Friday, April 15, 2005

Baghdad real estate: getting pricey

(I changed the title, because "booming" isn't necessarily what's happening in the article.)

The AP reports:
Residential real estate prices in Iraq's capital have quadrupled in many parts of the city, says Ali al-Difaie, 54, the manager of a government office that processes property deeds. Al-Difaie and real estate agents say the rise is driven by an increase in income since the U.S.-led invasion two years ago and the liberalization of building and property laws.

"A friend from London came to me to complain about the prices," says Haider al-Rubie, 32, a Baghdad real estate agent. "This is crazy."

Statistics are hard to come by, but al-Difaie says an average 3,000-square-foot home in Baghdad's upscale Mansour district sells for $300,000 now. That is four times the Saddam-era prices. Prices are similar in other middle-class neighborhoods around the capital, al-Difaie says.
This is supply and demand at work. Why is this such a problem? As people's income grows, the most valuable resources will go up in price, because there are more who are willing to pay for it.
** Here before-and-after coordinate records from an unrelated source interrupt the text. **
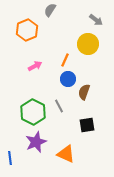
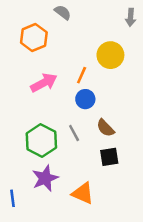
gray semicircle: (50, 10) -> (63, 12), turned 96
gray arrow: (96, 20) -> (131, 17), moved, turned 56
pink arrow: (35, 66) -> (44, 83), size x1.5
brown semicircle: (84, 92) -> (105, 128), moved, turned -63

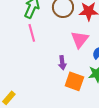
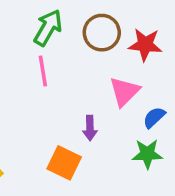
orange square: (74, 81) -> (64, 163), moved

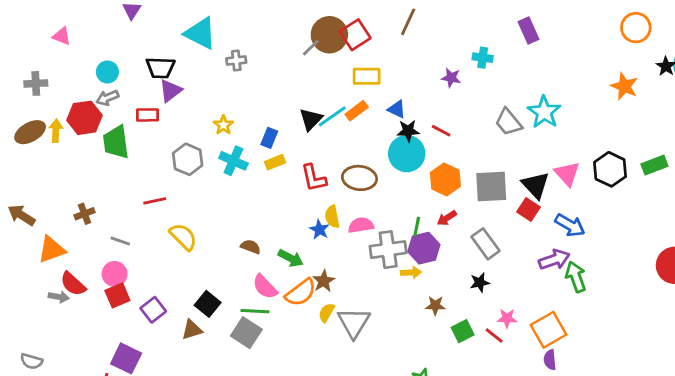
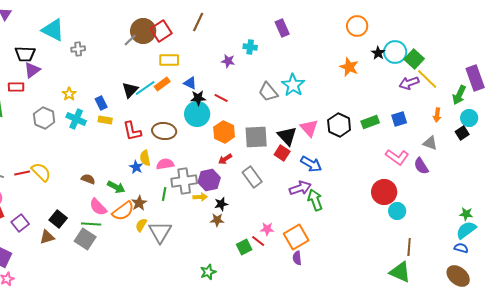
blue rectangle: (269, 138) -> (101, 103), turned -48
yellow rectangle: (275, 162) -> (105, 120), turned 32
red line: (155, 201) -> (22, 173), moved
green line: (417, 227) -> (164, 194), moved
black star: (480, 283) -> (221, 204), moved
green square: (463, 331) -> (244, 247), moved

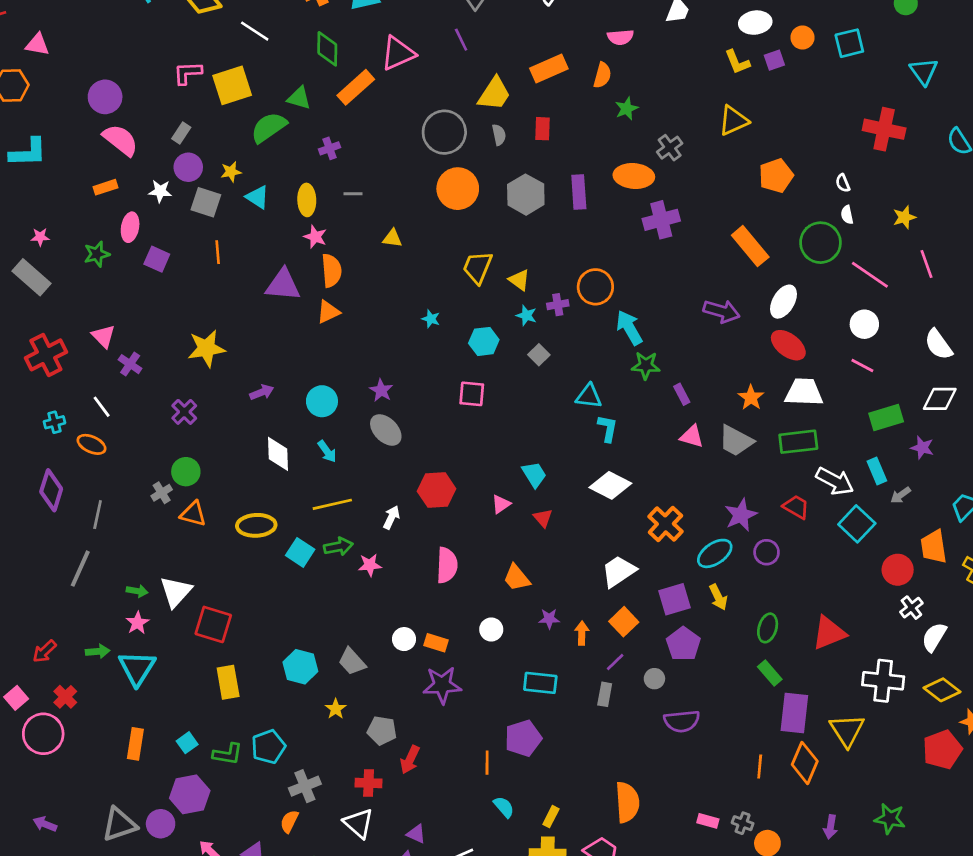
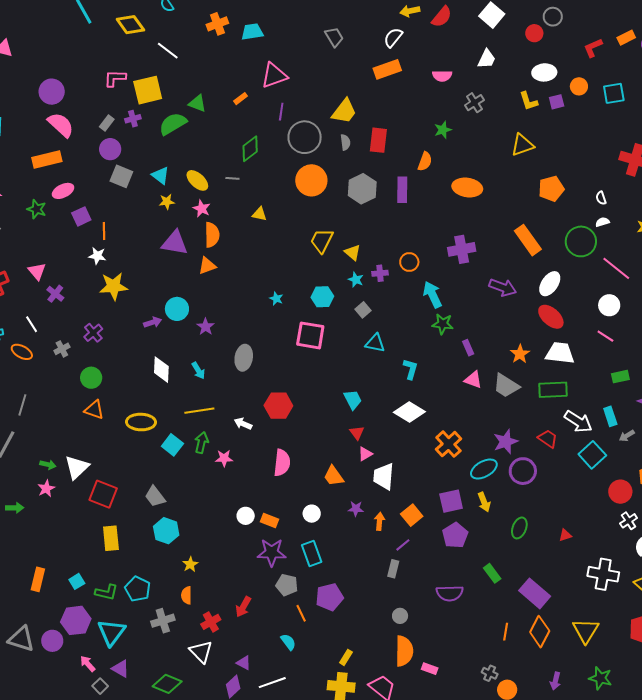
purple line: (461, 40) -> (281, 112), moved, turned 30
green diamond: (327, 49) -> (250, 149), moved, turned 48
orange rectangle: (549, 69) -> (387, 69), moved
orange semicircle: (602, 75) -> (425, 161), moved
orange rectangle: (356, 87) -> (241, 99), size x0.5
red rectangle: (542, 129) -> (378, 140), size x1.4
purple cross: (330, 148) -> (133, 119), moved
gray cross: (670, 148) -> (474, 103), moved
yellow star: (231, 172) -> (167, 202), moved
orange ellipse: (634, 176) -> (467, 187), moved
orange rectangle: (105, 187) -> (47, 159), size x1.6
white star: (160, 191) -> (97, 256), moved
yellow ellipse: (307, 200) -> (197, 180), turned -50
white semicircle: (847, 215) -> (602, 222), turned 80
purple cross: (661, 220) -> (462, 249), moved
pink ellipse: (130, 227) -> (63, 191), turned 50
orange line: (218, 252) -> (104, 231), moved
green star: (97, 254) -> (37, 209), turned 30
purple square: (157, 259) -> (81, 216), turned 36
orange circle: (595, 287) -> (409, 262), size x0.7
cyan star: (431, 319) -> (276, 299), moved
purple star: (381, 390) -> (206, 327), moved
pink square: (472, 394) -> (310, 335), size x1.4
cyan triangle: (589, 396) -> (375, 343), moved
cyan circle: (322, 401) -> (177, 309), moved
green rectangle: (886, 417) -> (620, 377), size x0.7
gray ellipse: (386, 430) -> (244, 358), turned 50
gray cross: (162, 493) -> (62, 349), moved
pink triangle: (501, 504) -> (365, 454), moved
white arrow: (391, 517) -> (243, 424), turned -96
green arrow: (338, 547) -> (201, 443), turned -70
purple circle: (767, 552) -> (523, 471), size x1.4
white trapezoid: (619, 571) -> (384, 476), moved, turned -56
red triangle: (829, 633) -> (565, 535), size x0.5
gray trapezoid: (352, 662) -> (155, 496), moved
cyan triangle: (137, 668) -> (111, 632), moved
green rectangle: (770, 673) -> (492, 573), moved
gray circle: (654, 679) -> (400, 616), moved
cyan rectangle: (540, 683) -> (312, 554), moved, turned 60
purple rectangle: (794, 713) -> (535, 593), turned -60
yellow triangle: (847, 730) -> (586, 631), moved
gray pentagon: (382, 731) -> (287, 585), moved
cyan pentagon: (268, 747) -> (138, 589), turned -30
orange line: (487, 763) -> (301, 613), turned -30
red cross: (369, 783) -> (211, 622), turned -36
cyan semicircle: (504, 807) -> (288, 642), moved
orange semicircle: (289, 821) -> (186, 595), moved, turned -30
pink rectangle: (708, 821) -> (430, 669), moved
gray triangle: (119, 824) -> (21, 639), turned 32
Let me update with another thought: perhaps not as many people wanted to live in Baghdad, under the shadows of Saddam and his cronies, but now it's a better city to live in.

Or perhaps the Iraqi people would prefer cheap housing as slaves?
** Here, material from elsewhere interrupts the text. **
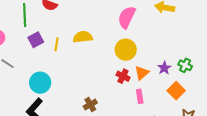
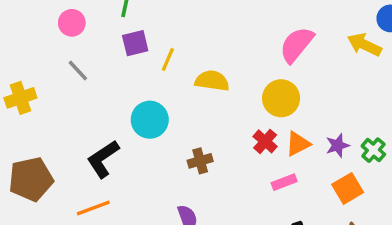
yellow semicircle: (83, 37) -> (212, 81), moved
cyan circle: (40, 83) -> (150, 120), moved
pink rectangle: (140, 96) -> (284, 182), turned 64
brown cross: (90, 105) -> (200, 161), moved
Is life so dear, or peace so sweet, as to be purchased at the price of chains and slavery? Forbid it, Almighty God! I know not what course others may take; but as for me, give me liberty or give me death!
- Patrick Henry, 1775

A gilded cage is still a cage. A cheap house under a dictator's boot is still living under tyranny. Would you really prefer a country where you can buy a house for one-fourth the price, but Uday Hussein might rape and murder your 14-year-old daughter?